Two people dead as Military chopper crashes in California

A U.S. Army AH-64 Apache attack helicopter was flying a “readiness training exercise” when it crashed at the National Training Center at Fort Irwin in California, Saturday around Dawn.

The helicopter was a part of the Army’s 4th Infantry Division based out of Fort Carson, Colorado and had been sent to the California desert for a regular training rotation. It was heavily equipped with ammunition including Hellfire missiles, rocket pods as well as a 30mm chain gun.

Two people dead as Military chopper crashes in California
Lt. Col. Jason S. Brown, a spokesman for the Army at the Pentagon stated that the crash caused a casualty of two as neither the pilot nor the co-pilot survived.

“The cause is currently under investigation and next-of-kin notifications are ongoing, therefore we can provide no further details at this time,” he said.

Officials have been pointing out the reduced flight hours and it’s dire consequences for quite some time now. In November, the head of Army aviation, Maj. Gen.

William Gayler, reportedly warned Congress that his pilots were having one of the lowest flight hours in the last 30 years, the reason mainly being the years of budget cuts.

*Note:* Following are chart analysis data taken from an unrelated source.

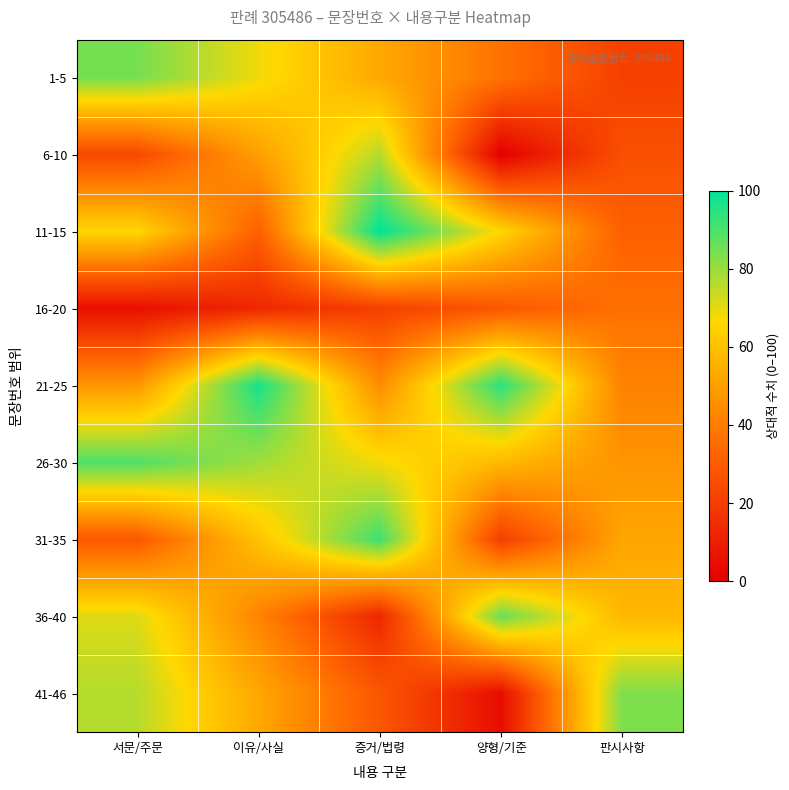

Rank the series by their maximum value, from highest to lowest.

11-15, 21-25, 31-35, 26-30, 36-40, 1-5, 41-46, 6-10, 16-20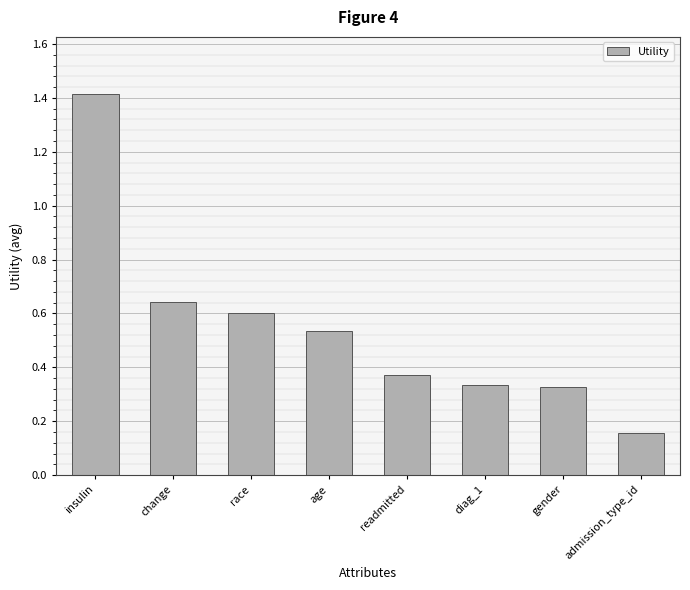

What position from the right is race?

6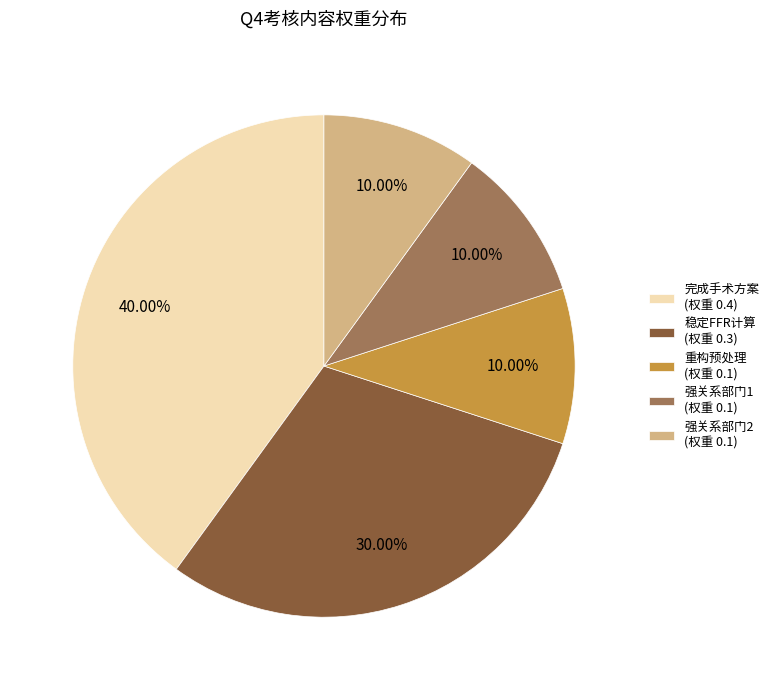

How many slices are in this pie chart?

5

Defence Secretary Jim Mattis blamed in part the readiness of his forces and more than 16 years of continuous combat while Beijing and Moscow modernized their forces, for the degrading military advantage that the US had over Russia and China.

“For too long, we have asked our military to stoically carry a ‘success at any cost’ attitude as they work tirelessly to accomplish the mission with now inadequate and misaligned resources, simply because the Congress could not maintain regular order,” Mattis said in a speech at the Johns Hopkins School of Advanced International Studies in Washington, D.C. “Aircraft will remain on the ground, their pilots not at the sharpest edge,” he added stating that the low budget is depriving the troops of vital training that could actually help their survival.

The officials have, however, confirmed that the government was in no way responsible for the unfortunate incident death of U.S. troops due to non-combat aviation crashes have only doubled in 2017 compared to that in the year before that.Saturday’s crash was the first known U.S. Military fatality of this year.